● Assigned task: Could you print, word for word, the lines of the listing starting with the line that contains "Over which range" and going on through the end of the listing, leaving the pictures out?

● Listed records:
»»
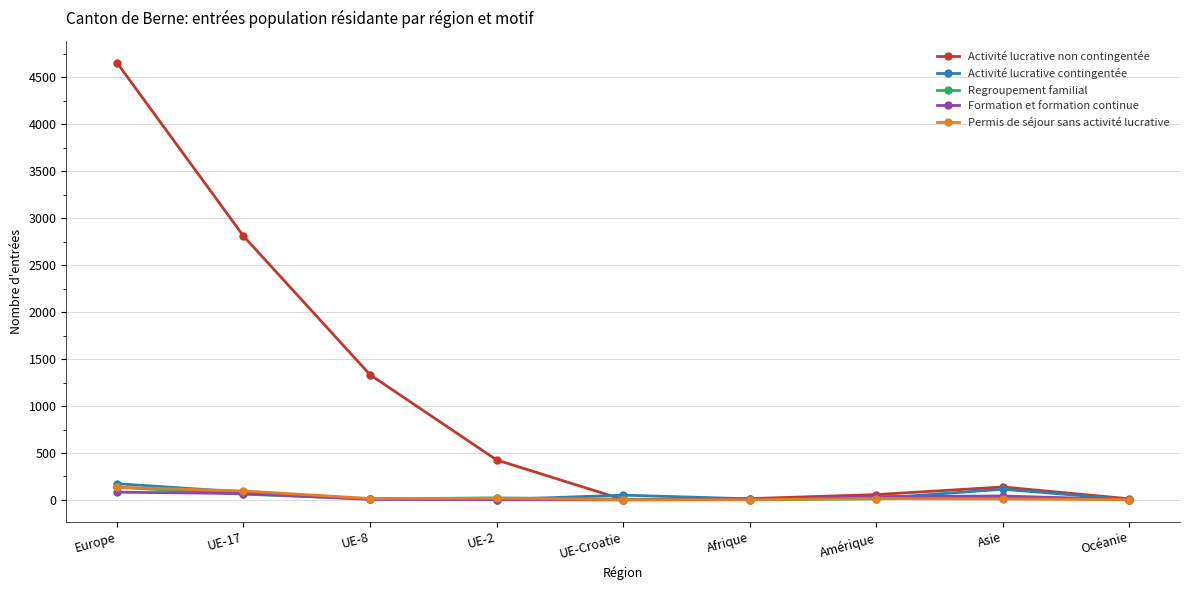

What is the sum of all Permis de séjour sans activité lucrative values?

296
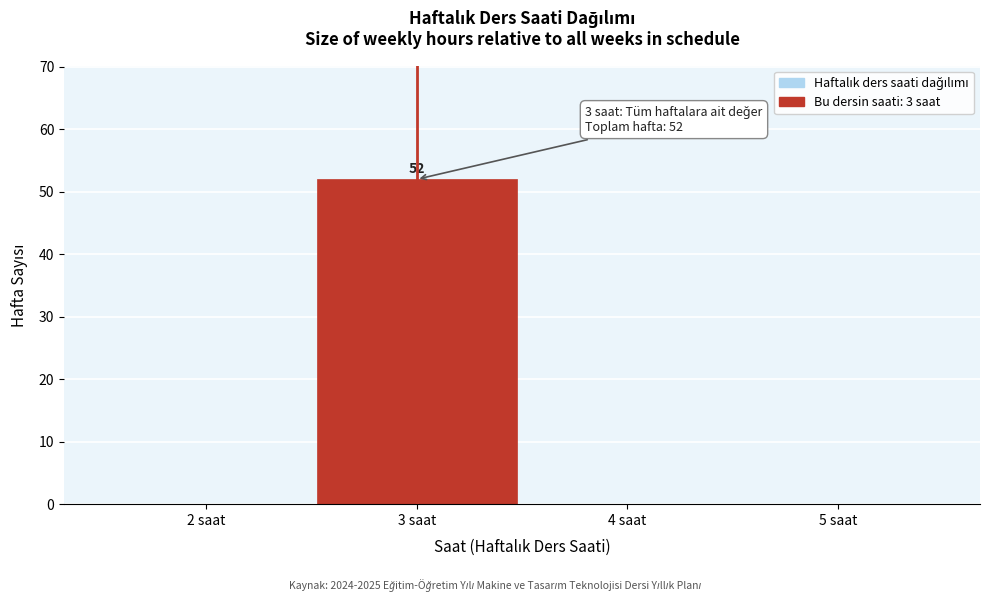

Over which range of the x-axis is the bar tallest?

2.5 to 3.5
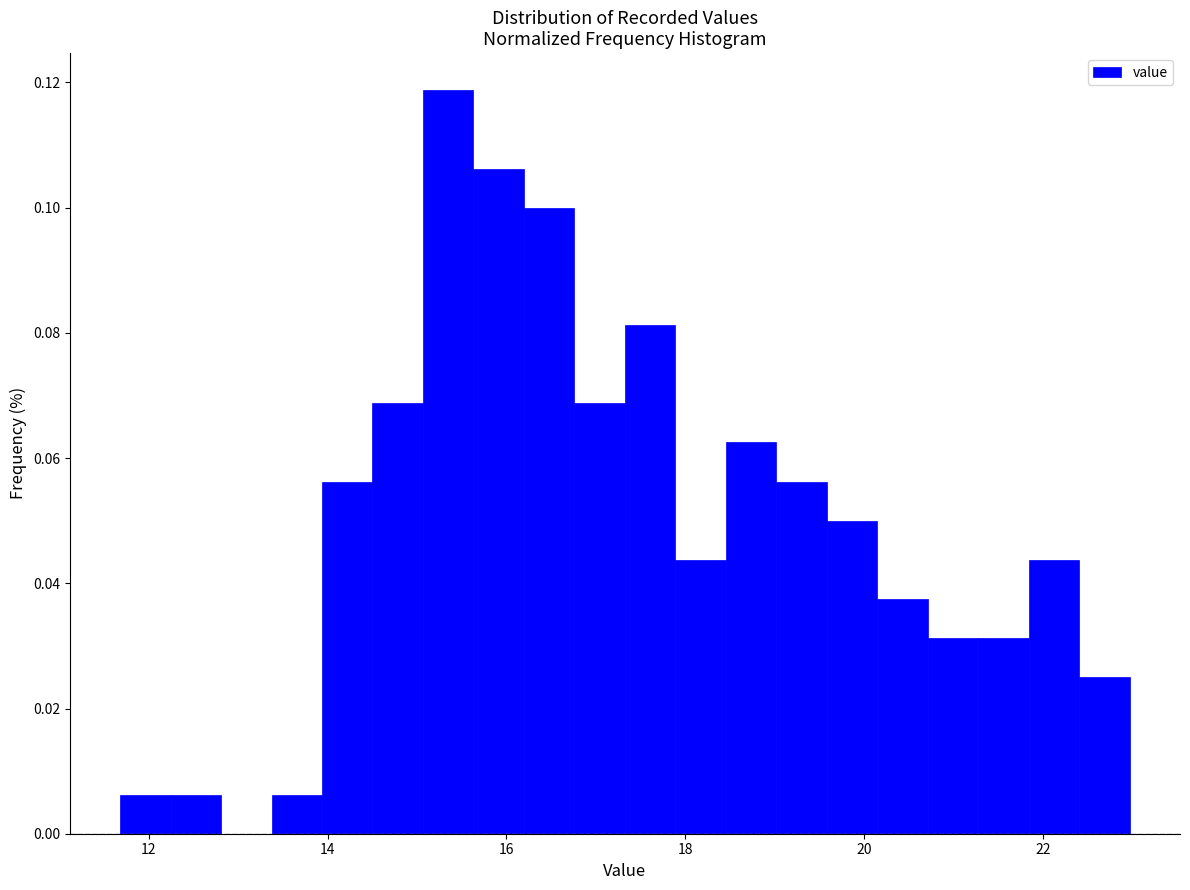

Read against the x-axis, roughly where is the centre of the tallest bar?

15.4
««
● Answer box:
Over which range of the x-axis is the bar tallest?

2.5 to 3.5

Read against the x-axis, roughly where is the centre of the tallest bar?

15.4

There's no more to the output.